* Study text *

Concurrent merge sort in shared memory

Concurrent Merge Sort in Shared Memory



Given a number ‘n’ and a n numbers, sort the numbers usingConcurrent Merge Sort. (Hint: Try to use shmget, shmat system calls). Part1: The algorithm (HOW?) Recursively make two child processes, one for the left half, one of the right half. If the number of elements in the array for a process is less than 5, perform a Insertion Sort. The parent of the two children then merges the result and returns back to the parent and so on. But how do you make it concurrent? Part2: The logical (WHY?) The important part of the solution to this problem is not algorithmic, but to explain concepts of Operating System and kernel. To achieve concurrent sorting, we need a way to make two processes to work on the same array at the same time. To make things easier Linux provides a lot of system calls via simple API endpoints. Two of them are,shmget() (for shared memory allocation) and shmat() (for shared memory operations). We create a shared memory space between the child process that we fork. Each segment is split into left and right child which is sorted, the interesting part being they are working concurrently! The shmget() requests the kernel to allocate a shared page for both the processes. Why traditional fork() does not work?The answer lies in what fork() actually does. From the documentation, “fork() creates a new process by duplicating the calling process”. The child process and the parent process run in separate memory spaces. At the time of fork() both memory spaces have the same content. Memory writes, file-descriptor(fd) changes, etc, performed by one of the processes do not affect the other. Hence we need a shared memory segment.

* Excerpted data *
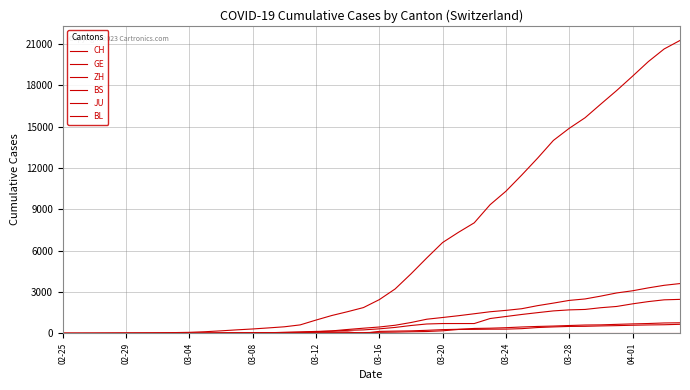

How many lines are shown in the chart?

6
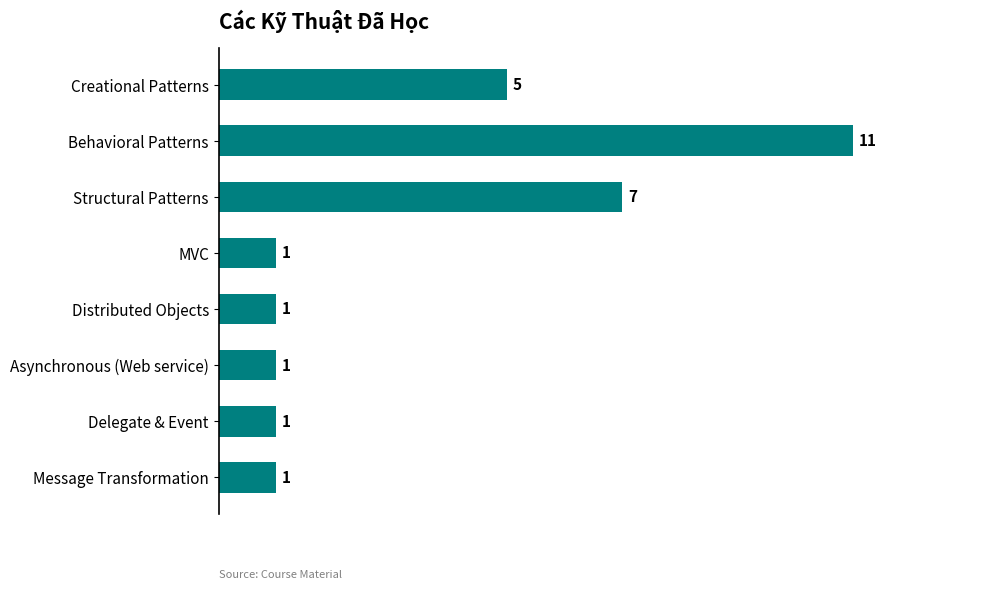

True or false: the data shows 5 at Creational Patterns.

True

* Requirement A *
Please rewrite the paragraph of the concurrent merge sort page that begins "Given a number ‘n’" as a short list of its main facts.
* Requirement B *
Say whether each statement agrees with the concurrent merge sort page, answering yes or no and quoting the deciding words: (i) A process whose array holds fewer than 5 elements sorts it with insertion sort. (ii) After fork(), memory writes made by one process affect the other. (iii) The important part of the solution is algorithmic.
The entries are separate from the concurrent merge sort page.

* Answer box A *
- Task: sort n numbers using concurrent merge sort, with the shmget and shmat system calls.
- Algorithm: recursively create two child processes, one for each half of the array. A process with fewer than 5 elements uses insertion sort. The parent merges the children's results and passes them up.
- Purpose: the key point is explaining operating system and kernel concepts, not the algorithm.
- Concurrency requires two processes working on the same array at the same time.
- shmget() handles shared memory allocation by asking the kernel for a shared page for both processes. shmat() handles shared memory operations.
- Plain fork() is not enough. It duplicates the calling process, so parent and child run in separate memory spaces, and one process's writes do not affect the other. A shared memory segment is therefore needed.

* Answer box B *
(i) Yes: "If the number of elements in the array for a process is less than 5, perform a Insertion Sort."
(ii) No: "Memory writes, file-descriptor(fd) changes, etc, performed by one of the processes do not affect the other."
(iii) No: "The important part of the solution to this problem is not algorithmic"